Aggressioni infermieri, la condanna della politica: "Fenomeno grave, serve più sicurezza"

martedì 4 settembre 2018

Dopo l’episodio che ha visto protagonista un’infermiera a Lecce, condanna unanime da parte della politica che ora chiede più sicurezza per gli operatori sanitari.

È un coro di voci indignate quello dei politici salentini, dopo l’ennesimo caso di aggressione a personale medico e infermieristico, registratosi sul territorio.
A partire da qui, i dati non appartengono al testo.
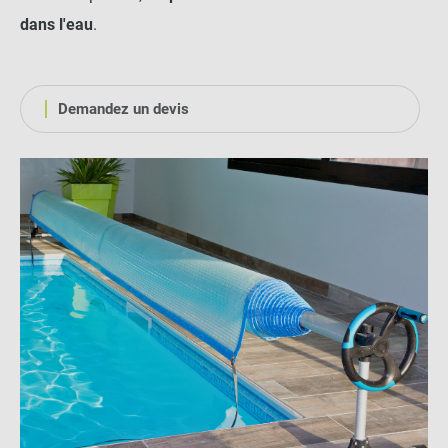
dans l'eau
.
Demandez un devis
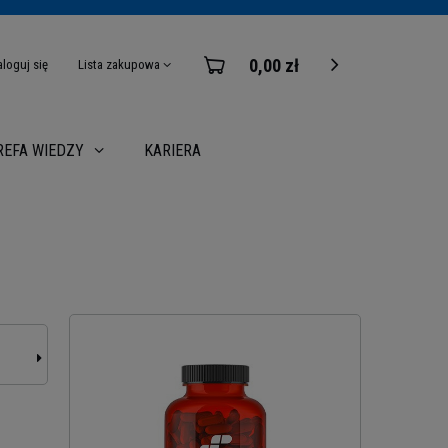
0,00 zł
aloguj się
Lista zakupowa
KARIERA
REFA WIEDZY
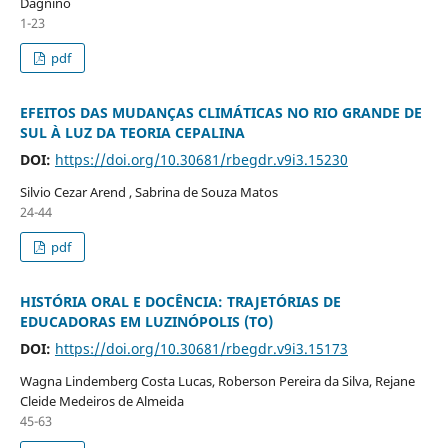
Dagnino
1-23
pdf
EFEITOS DAS MUDANÇAS CLIMÁTICAS NO RIO GRANDE DE
SUL À LUZ DA TEORIA CEPALINA
DOI:
https://doi.org/10.30681/rbegdr.v9i3.15230
Silvio Cezar Arend , Sabrina de Souza Matos
24-44
pdf
HISTÓRIA ORAL E DOCÊNCIA: TRAJETÓRIAS DE
EDUCADORAS EM LUZINÓPOLIS (TO)
DOI:
https://doi.org/10.30681/rbegdr.v9i3.15173
Wagna Lindemberg Costa Lucas, Roberson Pereira da Silva, Rejane
Cleide Medeiros de Almeida
45-63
Il vicepresidente della Commissione Sanità e consigliere regionale di Direzione Italia/Noi con l’Italia, Luigi Manca, presenterà una mozione che impegni la giunta Emiliano a fare pressioni sul Governo nazionale per ottenere risposte su quella che definisce “una vera e propria emergenza” e per ampliare l’articolo 44 del CCNL a una fascia di lavoratori sempre più a rischio.

“La solidarietà alla vittima dell’aggressione da parte mia personale, come medico – afferma -, e a nome di tutto il gruppo regionale di Direzione Italia/Noi con l’Italia è sincera, ma non basta. Come politici abbiamo il dovere di rendere non solo più sicuri i posti di primo intervento, ma anche proporre una mobilitazione perché agli infermieri del 118, del Pronto soccorso, Psichiatria e Sert venga riconosciuta l’indennità di rischio, che il contratto collettivo di lavoro riconosce solo per quegli infermieri che sono a contatto con malattie infettive.

Sulla vicenda, interviene anche Erio Congedo, consigliere regionale di Fratelli d’Italia, che chiede al governatore e assessore alla Sanità, Michele Emiliano, di essere ascoltato dal Prefetto e di inserire nell'ordine del giorno della prossima seduta utile del comitato provinciale per la sicurezza pubblica la questione della tutela degli operatori del 118 e del Pronto soccorso: “La solidarietà – chiarisce – non basta più: servono provvedimenti e misure urgenti sia sotto il profilo della sicurezza personale sia di quella professionale, riconoscimento ormai improcrastinabile”.

Paolo Pellegrino, vicepresidente della III Commissione Sanità e consigliere regionale de La Puglia con Emiliano, parla di “fenomeno intollerabile”: “All’infermiera aggredita – afferma - va tutta la mia solidarietà. Ma le parole di vicinanza, adesso, non bastano più. Occorre una risposta incisiva e forte per arginare un fenomeno che mette continuamente a rischio gli operatori sanitari. Per quale colpa poi? Quella di essere sul posto di lavoro per la salute e la sicurezza della collettività. Tutto ciò non è più tollerabile”.